The House of Lords Constitution Committee, which is not known to be a warm friend of this Government, made two specific recommendations. It recommended that

“a general provision be placed on the face of the Bill to the effect that the delegated powers granted by the Bill should be used only: so far as necessary to adapt the body of EU law to fit the UK’s domestic legal framework; and so far as necessary to implement the result of the UK’s negotiations with the EU.”

When the Secretary of State introduced the Bill on Thursday, he made it absolutely clear that that was broadly what the Government hoped to achieve. He went further and specified what the legislation would not be about.

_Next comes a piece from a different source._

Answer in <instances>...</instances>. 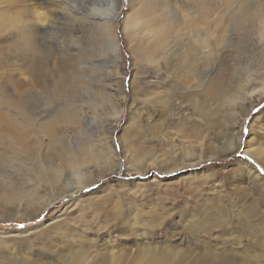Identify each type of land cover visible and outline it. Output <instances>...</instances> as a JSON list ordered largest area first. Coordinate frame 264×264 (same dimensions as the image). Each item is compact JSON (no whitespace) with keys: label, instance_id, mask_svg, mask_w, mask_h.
<instances>
[{"label":"rangeland","instance_id":"rangeland-1","mask_svg":"<svg viewBox=\"0 0 264 264\" xmlns=\"http://www.w3.org/2000/svg\"><path fill=\"white\" fill-rule=\"evenodd\" d=\"M162 1L154 15L165 14L179 26L157 52L153 27L127 23L137 0H72L75 10L63 4L61 17L47 0H0L2 263L25 257L28 264H61L75 256L108 264L111 252L159 244L182 253L177 257L183 264L198 253H206L200 264H264L261 26L251 17L233 26L230 15L238 4L217 0L216 25L186 31L180 26L192 11L191 0ZM112 2L118 8L116 53L93 23L110 17ZM74 11L80 16L71 21ZM12 20L32 26L31 42L25 44ZM210 33L218 38L207 55L201 47L203 34ZM182 64L193 70L190 76ZM226 68L229 93L208 99L213 114L205 118L195 104L202 99L188 93ZM61 78L66 90L51 95ZM11 101L21 102L34 119L22 135L3 117L7 112L22 120ZM63 102L76 110V119L40 129ZM87 147L92 157L74 168L87 184L78 187L66 158H80ZM59 169L57 178L37 183L39 172L52 177ZM249 170L258 174L254 182ZM9 193L16 195L13 202ZM59 196L34 213L39 199ZM136 216L155 222L130 225Z\"/></svg>","mask_w":264,"mask_h":264},{"label":"bare ground","instance_id":"bare-ground-1","mask_svg":"<svg viewBox=\"0 0 264 264\" xmlns=\"http://www.w3.org/2000/svg\"><path fill=\"white\" fill-rule=\"evenodd\" d=\"M67 1L66 0H47L46 3L51 4L55 8V9L51 8V10L53 9L55 12L57 11V15H55L56 13L54 14V12H52V13L54 14L55 17L56 16L58 17L61 15L60 10H61V6L63 4H67L68 7L70 8V10H75L73 5L69 3L72 0H67ZM137 1L139 2L138 7L136 8L135 12H133V14H131V17L128 18L127 23H131V25H138L139 24V26L148 25V26L153 27L154 34H153V40H152L151 45H152V48L154 50L158 49L157 52H159L160 46H162L166 41L171 39L172 34L178 28L179 25L174 26L173 23H169L168 19L166 18L167 16L165 14L154 15L157 4L158 5L163 4V3H165V1L158 0V3L153 2L152 0H137ZM74 2H76V0H74ZM191 2L193 3L192 4V11L188 12L189 15H187L185 17V20H183V24L180 26L183 30L185 29L187 31V28L196 27V26H199L200 24L202 25L203 23L205 25H207L208 27H210V24H213V23H214V25H216V22H214V20L216 19L215 12L217 11V6H218L217 0H191ZM229 3H230V5H233L234 3L236 5L238 4L237 10L230 15V21L233 24V26L241 25V24H243V22L245 20H247V18L251 17L253 22L258 24L259 27L261 26L260 31H262V33L264 34V0H235V1L229 0ZM73 4L75 5L76 3H73ZM67 5H65V6L67 7ZM63 10L66 11V9H63ZM66 12H64V13L68 14L70 11L67 13ZM52 13H51L50 17L53 16ZM62 13H63V11H62ZM72 14H73V11H72ZM80 14H82V13H80ZM106 14H108L110 17L109 18L101 17V18H98L97 20L96 19H94V20L92 19V20L95 21L93 23L97 24L99 29L101 30L100 31L101 32L100 34H102L101 36H104V39L109 42V45L111 47L112 52L116 53L117 44H116V35H115L113 23L115 21V18L118 15V8L114 2H112V6L110 5V8L107 10ZM76 16H80L79 13L77 14L75 12V16L72 15V18H70V20L71 19L74 20ZM38 17H40V16L38 15ZM43 17H44V15H43ZM55 17H54V19H57ZM35 19H40V18L35 17ZM87 20H89V19H87ZM40 21L41 20H38L35 22H40ZM48 21H50V20H48ZM84 21H86V19ZM53 22L55 23V21H53ZM50 23L52 24V22H50ZM58 23H59V21H58ZM156 23H158V24H156ZM11 24H14L16 26L17 31L19 33V36L22 38V40H24L25 44L31 42L30 39H31L33 32H34V30L32 28H30L32 26L28 27L27 25H24V24H22L18 21H15V20H12ZM60 24H62L61 20H60ZM54 25L58 27V24L55 23ZM203 29H204V27H203ZM68 33H69V31H68ZM203 35H205L204 36L205 38L202 42L201 48H206V51L203 50L204 51L203 53H206V54L208 53L207 55H209L211 50H213V45L215 44L214 42H216L215 38H218V37H215V35H214V38H211L213 33L203 34ZM199 39H201V38H199ZM198 41H201V40H198ZM155 52L156 51H154V53ZM160 52L162 53L161 50H160ZM176 58H177V56H176ZM188 60H186L185 63H187ZM65 64H66V62H64L62 60L61 65L58 68L63 69ZM169 64H170V61H169ZM169 64H168V66H169ZM187 65L188 64H182V66L184 67V68L182 67V70L184 69L183 72L186 73L185 75L190 76L193 73V70H190V68H189L190 63H189V66H187ZM173 66H175V62H174ZM187 68H188V71H186ZM226 70H227V68L224 70L221 69V72L219 70L220 73H218L217 75L213 74L214 76L213 75H212V77L209 76L211 78H209L208 80H205L207 82L198 92L188 93V95L190 97H194L195 95H197V97H199V99H202L200 101H196L195 104H196V107H197L199 113H201V115L205 118L211 117L213 114V110L208 105V99H224L227 96V94L229 93L228 92L229 88H228V86H226V84L228 82L225 81L224 75H223V71H226ZM199 83L200 82H198V84ZM195 84L196 83L194 82L193 86ZM198 84H196V85H198ZM64 85H65L64 79H62V78L59 79L51 87L50 94L55 95V96L61 95L62 92L66 90V87ZM193 88L194 87H192V89ZM196 89H197V87H196ZM262 89L264 90V87ZM184 90H186V89L184 88ZM260 92H262V91L260 90ZM233 97H235V96H232V95L230 96L231 99H233ZM9 105H10V107H12L15 110L16 114L18 112V114L21 115L22 120H20V121L16 120L14 115H11L7 112H5L3 117H4L5 121H7L9 123L8 125L12 126L13 129H15L16 131H19L20 135H22L23 132H25V130H27L28 127L31 126L34 119L32 118V115L29 114V112L26 111L24 109V107L21 106V102L11 101L9 103ZM71 106L72 105H70L68 102L61 103L57 109L52 111V113L49 115V118H47V120L39 123L40 129L50 131L60 121L70 122L72 119H76L75 118L76 110L75 109L73 110L71 108ZM7 108H9V106ZM9 137H11V136H9ZM51 138L54 141H56V138H54L53 134H51ZM91 148L92 147H87V148L82 149L80 152L81 153L80 158H78V155H79L78 153H70V155L68 154L69 157L66 158V162H67V164H69V167H70L69 169L72 170V173L76 178L75 182H76L78 187H81L87 183L85 182V179L83 178V174H81V171H75L74 168L76 167V165L79 166V164L81 162L88 160L89 158L92 157L93 151ZM199 158H201V157H199ZM1 161L3 163L6 162L5 159H2ZM52 169H55V168L53 167ZM58 175L60 176V169L56 170L52 177L48 176L46 174V172L41 171V172H39V174L37 176V178H38L37 183L40 184L39 181L40 182H50L51 180H53L52 178L55 179L58 177ZM248 178L251 179L252 182H254V180L258 179V174H255L254 171L249 170L248 171ZM256 184H257V182H256ZM14 192L17 194L19 193L16 191H14ZM15 196H16L15 194L9 193L7 195V200L10 202H13L15 200ZM62 197L63 196L53 197V198H50L48 200L45 199L43 202H40L39 201L40 199L37 201L36 199L31 198V201L35 200V201L39 202L37 204V207L35 205L36 208H35L34 213L35 212L41 213L42 211L47 209L49 206L54 204L56 200L61 199ZM98 197L100 198V200H102L101 198H104V197H101L100 195ZM136 221H138V222L142 221V223H144L143 224L144 226H147V224H150L151 222L152 223L155 222L152 217L140 218L139 216L138 217L136 216V217H134L133 223H131L130 225L135 224ZM116 222H120V221L117 220ZM153 225H155V224H153ZM150 226H152V225H150ZM181 254L182 253H180L179 251H174V250H171L170 248H160L159 244L150 245L147 247H140L137 249L136 248L134 249L133 246H127V251L119 252V254L111 252L110 256H109L110 258L108 260L109 261L108 264H183L182 260L177 257L178 255H181ZM209 254L211 255V254H215V253L210 251ZM205 257H206V253L205 254H201V253L195 254V256L192 258V260L188 264H200L204 260ZM125 259L126 260L128 259L127 263L124 262ZM206 260H207V258H206ZM2 262L3 261H0V264H28L27 259L25 257L11 258V259L7 260L5 263H2ZM61 264H88V263L84 262V261H79L78 257L73 256V257L66 259V261L62 262ZM230 264H233V263H230Z\"/></svg>","mask_w":264,"mask_h":264},{"label":"snow or ice","instance_id":"snow-or-ice-1","mask_svg":"<svg viewBox=\"0 0 264 264\" xmlns=\"http://www.w3.org/2000/svg\"><path fill=\"white\" fill-rule=\"evenodd\" d=\"M22 227V226H21Z\"/></svg>","mask_w":264,"mask_h":264}]
</instances>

He made it clear that the powers in clause 9 would be for only two years and that they would make “technical and legal corrections” to deficiencies in the law. He also made it clear that Ministers will not have the power to make major policy changes and that changes will still be subject to parliamentary scrutiny and oversight.

Several Members, mostly on the Opposition Benches, have questioned the definition of significant, what restraint there will be on the Government when deciding what is and what is not important, and what constitute technical and legal corrections. Therefore, there has been a debate, with Members on both sides of the House offering suggestions as to how things can be improved. The Secretary of State has said that he is in listening mode and that he is happy to talk about mechanisms for making sure that the process is fully democratic and open. All that is encouraging and in tune with what my right hon. and learned Friend the Member for Beaconsfield (Mr Grieve) referred to on Thursday during his important contribution to the debate. In particular, he said that it is important

“to have an established parliamentary system of scrutiny to ensure that the different types of statutory instruments that will be needed are correctly farmed out. I have no doubt that my right hon. Friend”—

the Secretary of State—

“is right that the vast majority of them will be technical and of very little account, but some will be extremely important and will need to be taken on the Floor of the House. We need to have a system in place to do that.”—[Official Report, 7 September 2017; Vol. 628, c. 407.]

My right hon. and learned Friend did not recommend a specific system, but it seems relevant to suggest here that we already have what is, effectively, a body for precisely this task: the Joint Committee on Statutory Instruments. We also have a different model, or possibly an additional one. I am talking about what the Secretary of State for Work and Pensions is obliged to go through as a statutory requirement: the Social Security Advisory Committee. Some of us believe that we could use a combination of both those bodies. We could use an advisory committee to provide the technical analysis of proposed changes, and the Joint Committee to go through them and approve or disapprove the recommendations.